Anna Ivanova showed the BBC’s correspondents the same flag she brought out for the Ukrainian soldiers in March. When the journalists showed her photographs of the murals and statues in her honor that have appeared in Russia and occupied Ukraine, she responded, “They work quick. What a nightmare.” According to the BBC’s story, however, “Ivanova’s face indicated that she rather enjoys the monuments and the fame.”

Her neighbors expressed hostility when the BBC asked them about the flag incident and Ivanova’s new notoriety. People in Velyka Danylivka said the couple’s life in the town is effectively “over,” meaning that Ivanova and her husband are now social outcasts.

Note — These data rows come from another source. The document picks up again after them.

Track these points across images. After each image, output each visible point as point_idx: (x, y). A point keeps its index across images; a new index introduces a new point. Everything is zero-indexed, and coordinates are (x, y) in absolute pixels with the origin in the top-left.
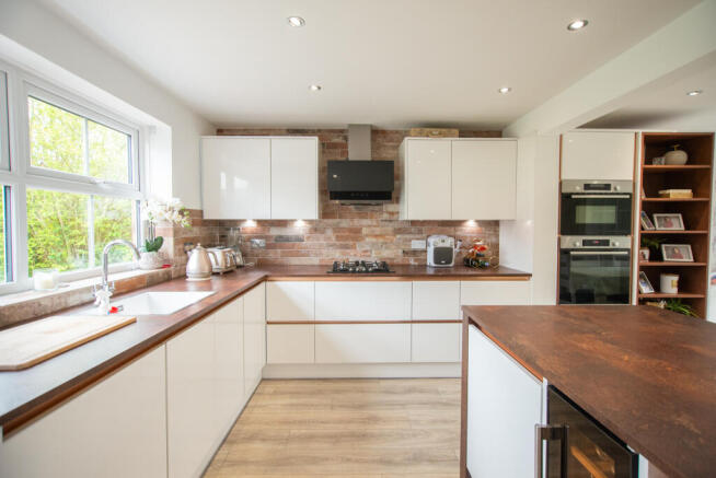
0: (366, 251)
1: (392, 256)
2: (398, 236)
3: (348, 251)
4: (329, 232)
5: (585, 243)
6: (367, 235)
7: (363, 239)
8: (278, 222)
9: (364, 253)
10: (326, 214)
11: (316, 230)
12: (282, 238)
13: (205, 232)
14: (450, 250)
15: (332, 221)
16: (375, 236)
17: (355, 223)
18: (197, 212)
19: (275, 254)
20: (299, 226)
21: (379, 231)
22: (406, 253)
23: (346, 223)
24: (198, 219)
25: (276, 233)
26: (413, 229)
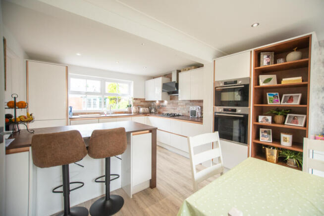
1: (185, 113)
2: (187, 106)
3: (175, 110)
4: (171, 105)
5: (225, 110)
6: (179, 105)
7: (178, 107)
8: (162, 102)
9: (178, 111)
10: (171, 99)
11: (169, 104)
12: (162, 106)
13: (146, 104)
14: (195, 111)
15: (171, 101)
16: (181, 106)
17: (177, 102)
18: (143, 99)
19: (161, 110)
20: (166, 102)
21: (182, 104)
22: (189, 112)
23: (174, 101)
24: (143, 101)
25: (161, 104)
26: (191, 104)
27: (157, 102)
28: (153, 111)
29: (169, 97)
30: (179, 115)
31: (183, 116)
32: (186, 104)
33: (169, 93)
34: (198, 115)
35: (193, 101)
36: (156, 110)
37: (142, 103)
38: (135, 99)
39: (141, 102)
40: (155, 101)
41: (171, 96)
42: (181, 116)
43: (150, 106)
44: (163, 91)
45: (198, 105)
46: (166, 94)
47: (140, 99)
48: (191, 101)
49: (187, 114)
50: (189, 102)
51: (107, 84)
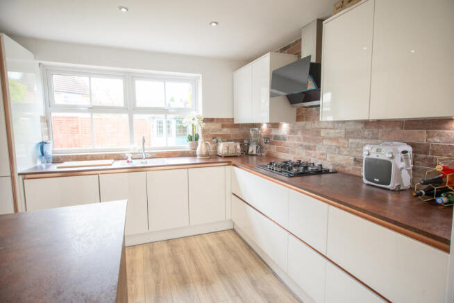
0: (323, 154)
1: (343, 163)
2: (350, 140)
3: (310, 152)
4: (300, 134)
6: (323, 138)
7: (321, 141)
8: (275, 125)
9: (321, 155)
10: (299, 118)
11: (292, 131)
12: (276, 137)
13: (236, 131)
14: (387, 166)
15: (301, 124)
16: (330, 139)
17: (316, 125)
18: (228, 120)
19: (273, 149)
20: (285, 128)
21: (332, 133)
22: (358, 161)
23: (309, 125)
24: (229, 123)
25: (274, 132)
26: (366, 133)
27: (265, 127)
28: (253, 149)
29: (292, 111)
30: (321, 171)
31: (335, 172)
32: (348, 135)
33: (292, 99)
34: (399, 178)
35: (379, 123)
36: (260, 147)
37: (226, 131)
38: (206, 120)
39: (223, 126)
40: (258, 125)
41: (298, 110)
42: (327, 172)
43: (248, 136)
44: (272, 95)
45: (401, 141)
46: (282, 103)
47: (218, 120)
48: (366, 123)
49: (350, 168)
50: (360, 126)
51: (140, 85)
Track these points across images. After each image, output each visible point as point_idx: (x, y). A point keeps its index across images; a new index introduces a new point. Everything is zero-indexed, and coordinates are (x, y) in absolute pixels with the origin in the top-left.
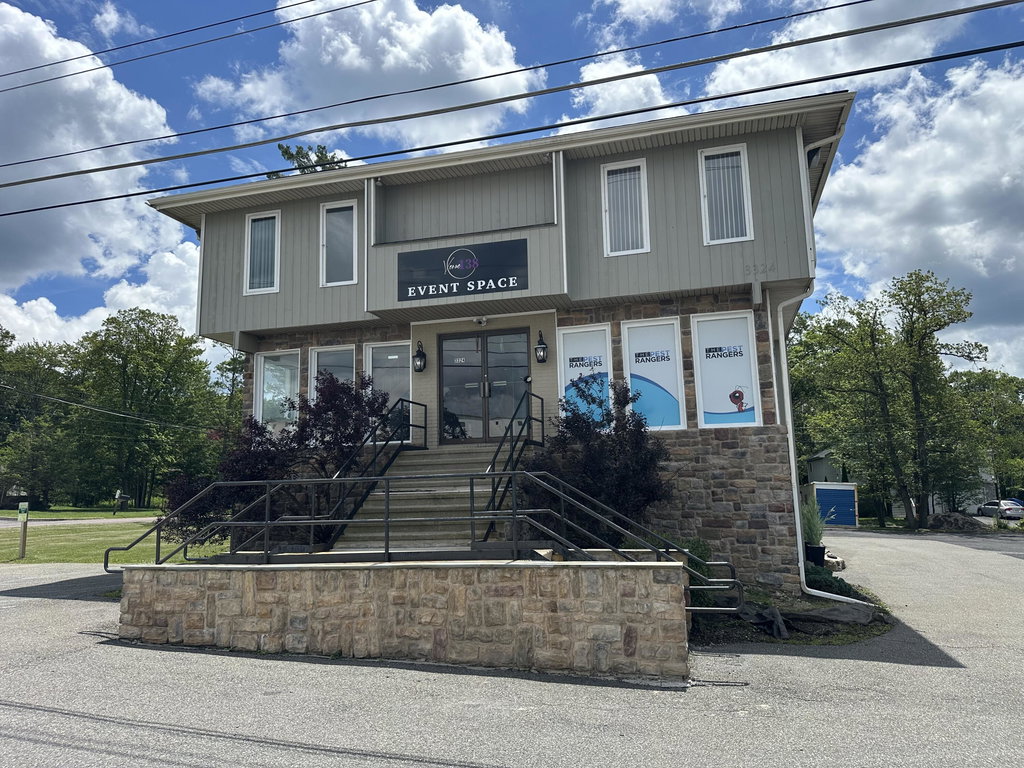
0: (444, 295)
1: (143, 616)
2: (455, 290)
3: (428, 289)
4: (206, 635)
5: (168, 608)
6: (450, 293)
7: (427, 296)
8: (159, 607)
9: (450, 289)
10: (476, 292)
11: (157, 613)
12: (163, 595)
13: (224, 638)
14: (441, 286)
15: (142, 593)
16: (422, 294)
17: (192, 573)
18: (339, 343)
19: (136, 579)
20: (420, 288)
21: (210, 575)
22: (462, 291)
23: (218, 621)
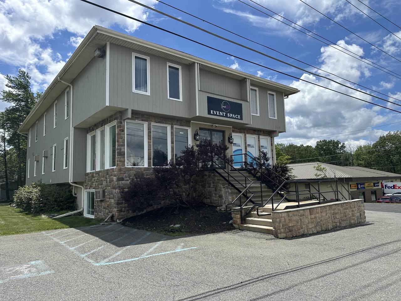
0: (221, 116)
1: (286, 229)
2: (224, 115)
3: (217, 112)
4: (301, 231)
5: (293, 225)
6: (223, 116)
7: (216, 115)
8: (290, 225)
9: (223, 114)
10: (230, 117)
11: (290, 227)
12: (290, 220)
13: (306, 232)
14: (221, 112)
15: (285, 221)
16: (215, 114)
17: (296, 212)
18: (163, 123)
19: (283, 216)
20: (214, 111)
21: (301, 212)
22: (226, 116)
23: (304, 226)
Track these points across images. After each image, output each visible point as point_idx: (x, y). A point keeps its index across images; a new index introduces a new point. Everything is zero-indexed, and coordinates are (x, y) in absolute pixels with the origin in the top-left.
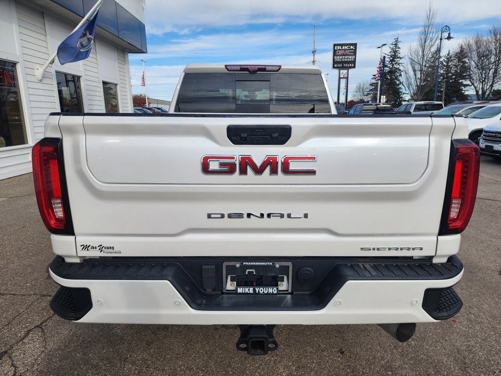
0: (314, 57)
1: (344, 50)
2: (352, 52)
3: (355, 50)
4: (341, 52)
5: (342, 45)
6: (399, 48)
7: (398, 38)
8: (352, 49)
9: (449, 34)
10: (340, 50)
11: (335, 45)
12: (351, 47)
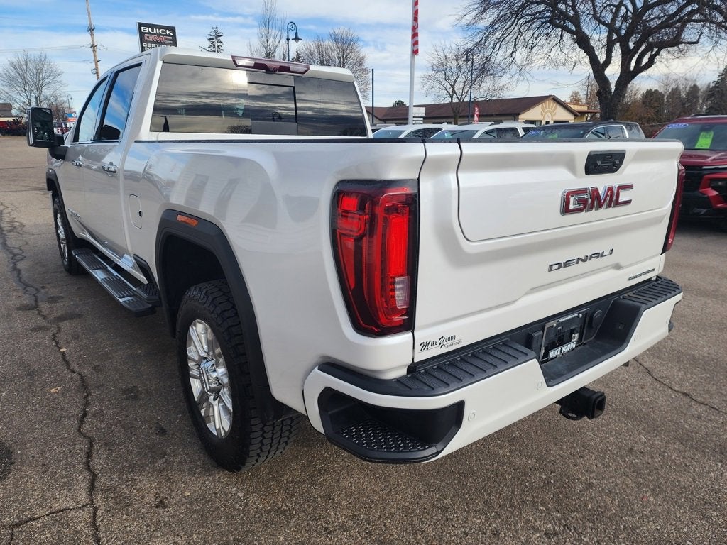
0: (92, 38)
1: (156, 34)
2: (170, 40)
3: (174, 36)
4: (152, 37)
5: (152, 26)
6: (221, 42)
7: (217, 28)
8: (169, 35)
9: (296, 33)
10: (149, 33)
11: (140, 25)
12: (168, 32)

First Lieutenant Kostenko told the BBC that he hopes others won’t judge Anna Ivanova “for the past that she’s living.” But she says she can sense the animosity: “Today, the men who collect the trash, the ones from the city… they called me a traitor. […] They asked me how I can live with myself. But I didn’t want to betray anyone — I wanted peace: for Russia, Ukraine, and Belarus to coexist like before. For nobody to offend each other, and for the only fighting to be for the Christian faith and against drug addiction, alcohol, and smoking!”

Asked if she regrets what happened and if she would greet soldiers with a Soviet flag again, Anna Ivanova told the BBC answered: “Probably, I would. Whether Ukrainians or Russians. I would. And maybe I’d say: Take this flag and win with it… Maybe the Lord Himself sent me to hand over this flag, so they triumph and return Russia to its place. That could be it. Maybe the Lord Himself sent me like this. Not to become famous but for peace.”